Sypnęło inwestycjami w centra usług biznesowych. Dyson, brytyjski producent m.in. odkurzaczy, ma otwartą rekrutację na kilkadziesiąt stanowisk, w tym dla specjalistów od finansów i HR, w powstającym właśnie centrum usług w Krakowie, które docelowo ma mieć 300 pracowników. Tyle samo osób chce zatrudnić amerykański producent sprzętu medycznego, który może wejść do Polski. AT&T planuje zatrudnienie ponad 700 osób w centrum operacyjnym w Katowicach. 200 osób może zrekrutować Zimmer Biomet, notowany na NYSE producent sprzętu wykorzystywanego w chirurgii, który został założony w stanie Indiana w mieście… Warsaw. Leo Pharma, duńska firma farmaceutyczna, rozważa otwarcie centrum usług w Trójmieście, w którym zatrudni do 300 osób. Centrum firmy z branży FMCG może pojawić się w Warszawie lub Łodzi i zatrudnić 300 osób. Tylko te sześć firm może stworzyć ponad 2 tys. miejsc pracy.
Lista jest dłuższa
Z miast płyną wieści o kilku tysiącach nowych miejsc pracy.
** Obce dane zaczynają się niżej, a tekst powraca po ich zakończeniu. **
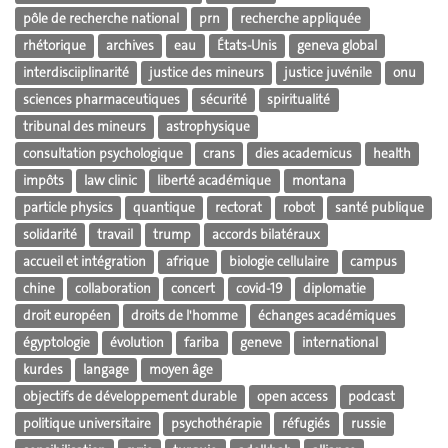
pôle de recherche national
prn
recherche appliquée
rhétorique
archives
eau
États-Unis
geneva global
interdisciiplinarité
justice des mineurs
justice juvénile
onu
sciences pharmaceutiques
sécurité
spiritualité
tribunal des mineurs
astrophysique
consultation psychologique
crans
dies academicus
health
impôts
law clinic
liberté académique
montana
particle physics
quantique
rectorat
robot
santé publique
solidarité
travail
trump
accords bilatéraux
accueil et intégration
afrique
biologie cellulaire
campus
chine
collaboration
concert
covid-19
diplomatie
droit européen
droits de l'homme
échanges académiques
égyptologie
évolution
fariba
geneve
international
kurdes
langage
moyen âge
objectifs de développement durable
open access
podcast
politique universitaire
psychothérapie
réfugiés
russie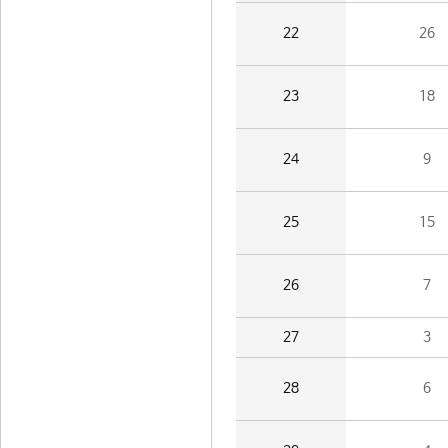
22
26
23
18
24
9
25
15
26
7
27
3
28
6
W Krakowie brytyjski Harvey Nash Technology otwiera centrum technologiczne specjalizujące się w robotyzacji i automatyzacji procesów biznesowych, w którym zatrudni kilkadziesiąt osób. Do tej pory miał takie centrum jedynie w Wietnamie. Bitpanda, austriacka platforma inwestycyjna, zainwestuje 10 mln EUR i stworzy centrum technologii i innowacji, w którym w ciągu roku będzie pracować 300 programistów i inżynierów IT.
- W ostatnich miesiącach decyzję o wejściu do Łodzi podjęło kilka firm, są obecnie na różnych etapach procesu, niektóre rozpoczęły już procesy rekrutacyjne, jednakże jest jeszcze zbyt wcześnie, aby ujawniać ich nazwy. Możemy jedynie powiedzieć, że zainteresowanie Łodzią jest spore. Po krótkim, kilkumiesięcznym wyhamowaniu związanym z pandemią zauważyć można wyraźnie ożywienie. Obecnie mamy wiedzę o kilkunastu projektach zainteresowanych Łodzią i z tego, co wiemy, w tych branżach "krąży" sporo nowych projektów w Polsce – mówi Aleksandra Cebelińska z biura rozwoju gospodarczego w urzędzie miasta Łodzi.
W przygotowaniu jest też kilka projektów, które w najbliższym czasie pojawią się w Katowicach. Invest in Pomerania, która ściąga inwestycje do Trójmiasta (32 tys. zatrudnionych w sektorze nowoczesnych usług), pracuje nad 32 projektami z tej branży.
- Od początku roku wpłynęły 24 pytania. Pochodzą zarówno od dużych podmiotów jak i technologicznych start-upów. Większość z tych ostatnich jest efektem kampanii „Come2pomerania”, skierowanej głównie na rynek białoruski. Prognozujemy, że w ciągu kilku najbliższych miesięcy do Trójmiasta trafi pięć projektów, które łącznie powinny dostarczyć około 1 tys. nowych miejsc pracy – ocenia Wojciech Tyborowski, dyrektor Invest in Pomerania.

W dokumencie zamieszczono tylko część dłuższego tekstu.